Traziam consigo apenas alguns haveres, todos os que tinham. A roupa no corpo, um saco com mais alguma. Uma cesta com galinhas e alguns ovos. Era tudo. Era nada.
A trabalhar com elas, aprendi das mais valiosas lições da vida. Aprendi sobre a gratidão, em absoluto, pela vida só porque se respira. Aprendi de um idoso o que é o perdão, o mais puro, ao perguntar-lhe se não sentia rancor dos senhores da guerra que o expulsaram da sua vida. Respondeu-me com a questão: o que significava rancor?
Por lá, também conheci uma criança – o Pietà – dos seus quatro ou cinco anos de idade. Falava Chokwé, o dialeto da sua família, e inglês, aquilo que ouvia falar na Zâmbia. Poucas semanas depois de ter chegado ao campo de Lwena, falou comigo num perfeito português. Aprendeu, assim, só de nos ouvir falar. A inteligência daquele miúdo.
Muitas vezes perco-me a pensar nele. Onde estará? Quem seria e onde teria chegado se tivesse nascido num sítio diferente? Se pudesse ter ido à escola e se não soubesse o que é passar fome, tenho a certeza de que se teria graduado com as melhores notas da universidade. Tenho a certeza que daria ao mundo na exata medida oposta do que o mundo não lhe deu a ele.
Infelizmente, a realidade dos refugiados não tem melhorado. O ACNUR divulgou, ontem, que existem mais de 70 milhões. Se não agirmos pela paz e pelo ambiente, a realidade futura não melhorará.
Por todas as razões, os refugiados já não são assunto longínquo. São pessoas próximas a quem nos coube ajudar fraternalmente. Mas não o fizemos.
O problema tem ainda outra face: hoje, ser refugiado é sinónimo de ser considerado pessoa indigente ou terrorista. Os termos dos que lhes apontam o covarde dedo é muito semelhante ao discurso nazi do século passado, ainda que as palavras de agora sejam mais rebuscadas e o discurso mais polido.
Não só os refugiados são discriminados, como quem ajuda passou a ser um alvo para as autoridades. Um relatório recente da Amnistia Internacional dá conta de defensores dos direitos humanos perseguidos, intimidados e até agredidos violentamente pela polícia por oferecerem ajuda humanitária e outro tipo de apoio a migrantes, requerentes de asilo e refugiados, na zona de Calais e Grande-Synthe, em França. Já foram documentados mais de 700 ataques.

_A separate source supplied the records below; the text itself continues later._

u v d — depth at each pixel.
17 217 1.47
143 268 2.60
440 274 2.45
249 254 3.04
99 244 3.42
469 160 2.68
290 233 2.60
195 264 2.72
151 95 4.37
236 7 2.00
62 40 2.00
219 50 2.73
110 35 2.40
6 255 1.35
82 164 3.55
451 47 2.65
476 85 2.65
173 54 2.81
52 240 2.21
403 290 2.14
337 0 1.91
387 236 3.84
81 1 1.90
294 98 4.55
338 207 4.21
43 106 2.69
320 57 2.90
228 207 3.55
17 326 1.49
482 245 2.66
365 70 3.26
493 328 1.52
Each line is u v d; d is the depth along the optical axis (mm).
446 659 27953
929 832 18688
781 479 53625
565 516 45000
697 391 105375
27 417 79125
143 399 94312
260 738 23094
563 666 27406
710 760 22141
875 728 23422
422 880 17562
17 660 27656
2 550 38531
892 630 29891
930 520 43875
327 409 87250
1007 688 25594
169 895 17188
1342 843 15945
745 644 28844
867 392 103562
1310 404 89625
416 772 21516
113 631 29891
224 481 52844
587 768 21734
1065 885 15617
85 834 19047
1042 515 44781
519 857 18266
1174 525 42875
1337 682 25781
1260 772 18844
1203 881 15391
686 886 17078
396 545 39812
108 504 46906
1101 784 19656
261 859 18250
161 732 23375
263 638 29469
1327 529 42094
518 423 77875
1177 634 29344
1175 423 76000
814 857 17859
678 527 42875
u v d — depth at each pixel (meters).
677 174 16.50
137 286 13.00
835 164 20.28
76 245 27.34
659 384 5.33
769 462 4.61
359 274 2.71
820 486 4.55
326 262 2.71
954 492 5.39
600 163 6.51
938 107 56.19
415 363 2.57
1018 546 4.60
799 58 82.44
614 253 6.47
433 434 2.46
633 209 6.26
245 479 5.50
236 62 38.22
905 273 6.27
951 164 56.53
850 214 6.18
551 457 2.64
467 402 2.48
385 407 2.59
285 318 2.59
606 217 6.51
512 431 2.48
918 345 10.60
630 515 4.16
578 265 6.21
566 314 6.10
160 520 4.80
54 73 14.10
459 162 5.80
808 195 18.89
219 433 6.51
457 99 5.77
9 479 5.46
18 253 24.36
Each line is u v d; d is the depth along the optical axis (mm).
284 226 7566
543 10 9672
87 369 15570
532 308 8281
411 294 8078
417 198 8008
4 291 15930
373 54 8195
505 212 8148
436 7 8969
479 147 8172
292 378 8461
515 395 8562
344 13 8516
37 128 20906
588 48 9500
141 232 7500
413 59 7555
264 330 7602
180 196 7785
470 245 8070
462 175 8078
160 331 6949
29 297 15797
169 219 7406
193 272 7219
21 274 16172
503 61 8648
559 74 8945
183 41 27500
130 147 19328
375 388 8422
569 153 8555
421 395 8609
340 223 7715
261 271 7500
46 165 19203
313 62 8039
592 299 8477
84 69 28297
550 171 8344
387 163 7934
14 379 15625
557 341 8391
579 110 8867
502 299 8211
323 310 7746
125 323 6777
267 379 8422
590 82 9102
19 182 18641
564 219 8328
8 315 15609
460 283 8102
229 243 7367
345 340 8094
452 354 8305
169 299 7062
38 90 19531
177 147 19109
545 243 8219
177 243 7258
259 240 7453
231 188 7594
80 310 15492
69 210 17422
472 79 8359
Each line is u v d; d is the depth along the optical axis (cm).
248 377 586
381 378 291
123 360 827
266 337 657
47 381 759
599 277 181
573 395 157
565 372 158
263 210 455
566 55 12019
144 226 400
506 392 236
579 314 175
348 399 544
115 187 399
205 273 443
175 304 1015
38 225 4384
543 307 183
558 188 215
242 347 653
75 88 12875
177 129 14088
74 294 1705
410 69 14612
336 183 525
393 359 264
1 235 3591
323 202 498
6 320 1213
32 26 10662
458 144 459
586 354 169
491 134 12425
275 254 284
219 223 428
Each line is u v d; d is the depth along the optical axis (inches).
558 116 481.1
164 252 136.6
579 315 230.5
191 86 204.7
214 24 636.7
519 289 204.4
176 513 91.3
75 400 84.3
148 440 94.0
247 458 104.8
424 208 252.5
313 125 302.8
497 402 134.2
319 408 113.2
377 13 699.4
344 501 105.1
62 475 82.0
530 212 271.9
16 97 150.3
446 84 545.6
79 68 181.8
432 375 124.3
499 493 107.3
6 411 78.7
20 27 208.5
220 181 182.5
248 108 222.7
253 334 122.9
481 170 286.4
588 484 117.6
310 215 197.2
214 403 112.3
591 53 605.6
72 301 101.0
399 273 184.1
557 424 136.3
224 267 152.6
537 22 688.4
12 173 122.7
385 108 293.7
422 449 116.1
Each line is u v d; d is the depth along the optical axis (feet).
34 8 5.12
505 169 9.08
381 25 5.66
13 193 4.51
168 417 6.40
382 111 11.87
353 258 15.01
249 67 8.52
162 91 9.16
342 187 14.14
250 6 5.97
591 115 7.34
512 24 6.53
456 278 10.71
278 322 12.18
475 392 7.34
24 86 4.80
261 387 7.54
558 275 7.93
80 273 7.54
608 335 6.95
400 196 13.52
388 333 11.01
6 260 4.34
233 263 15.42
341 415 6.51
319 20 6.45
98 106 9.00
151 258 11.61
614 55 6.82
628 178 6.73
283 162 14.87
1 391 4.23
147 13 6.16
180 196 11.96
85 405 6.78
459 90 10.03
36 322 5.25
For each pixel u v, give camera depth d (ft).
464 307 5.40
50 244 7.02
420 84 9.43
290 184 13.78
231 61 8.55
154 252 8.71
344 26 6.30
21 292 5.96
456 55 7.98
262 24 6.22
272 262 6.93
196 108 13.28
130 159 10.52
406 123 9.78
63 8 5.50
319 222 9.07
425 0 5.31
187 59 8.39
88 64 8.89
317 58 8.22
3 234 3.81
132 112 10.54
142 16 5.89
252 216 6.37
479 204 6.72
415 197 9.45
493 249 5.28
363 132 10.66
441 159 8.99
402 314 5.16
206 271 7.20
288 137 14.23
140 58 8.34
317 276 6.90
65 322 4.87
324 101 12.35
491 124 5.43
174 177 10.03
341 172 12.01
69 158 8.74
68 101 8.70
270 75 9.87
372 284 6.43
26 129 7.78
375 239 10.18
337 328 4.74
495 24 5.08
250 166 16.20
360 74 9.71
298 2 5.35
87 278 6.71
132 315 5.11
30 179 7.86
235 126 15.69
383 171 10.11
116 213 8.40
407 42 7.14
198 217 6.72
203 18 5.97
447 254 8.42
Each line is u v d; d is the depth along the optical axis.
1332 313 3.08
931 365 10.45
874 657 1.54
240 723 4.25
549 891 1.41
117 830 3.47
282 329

Na Grécia, surgiram vários casos de justiça. Um deles de uma jovem portuguesa voluntária ao serviço de refugiados. Agora, a imprensa tem centrado atenções no caso de Miguel Duarte e dos outros nove tripulantes do Iuventa. Ainda não foram formalmente acusados, mas podem responder por auxílio à imigração ilegal, em Itália.
Qualquer que seja a decisão de um possível julgamento, o artigo 98.º da Convenção das Nações Unidas sobre o Direito do Mar é claro: “Todo o Estado deverá exigir do capitão de um navio (...) que preste assistência a qualquer pessoa encontrada no mar em perigo de desaparecer.” A Itália e Portugal estão entre os Estados que ratificaram esta convenção.
Espero que o procurador italiano de Trapani investigue tudo a fundo e que lá descubra bondade, a vida ao serviço dos outros e distribua um pouco disso tudo ao ministro Salvini. É verdade: a crise dos refugiados tornou-se numa crise de humanidade na Europa, que nem sequer é das regiões do mundo com mais refugiados.
Mas há esperança. Os defensores de direitos humanos perseguidos, insultados, acusados em tribunal ou agredidos provam isso ao não mostrarem arrependimento sobre aquilo que fizeram e que foi tão simples quanto estender a mão a quem mais precisava. O seu compromisso com a justiça deve inspirar-nos a fazer o mesmo.
Aos voluntários e a todos os Pietàs – génios de quem este mundo tanto tinha a receber, mas teima em fechar a porta –, obrigado por serem faróis de esperança.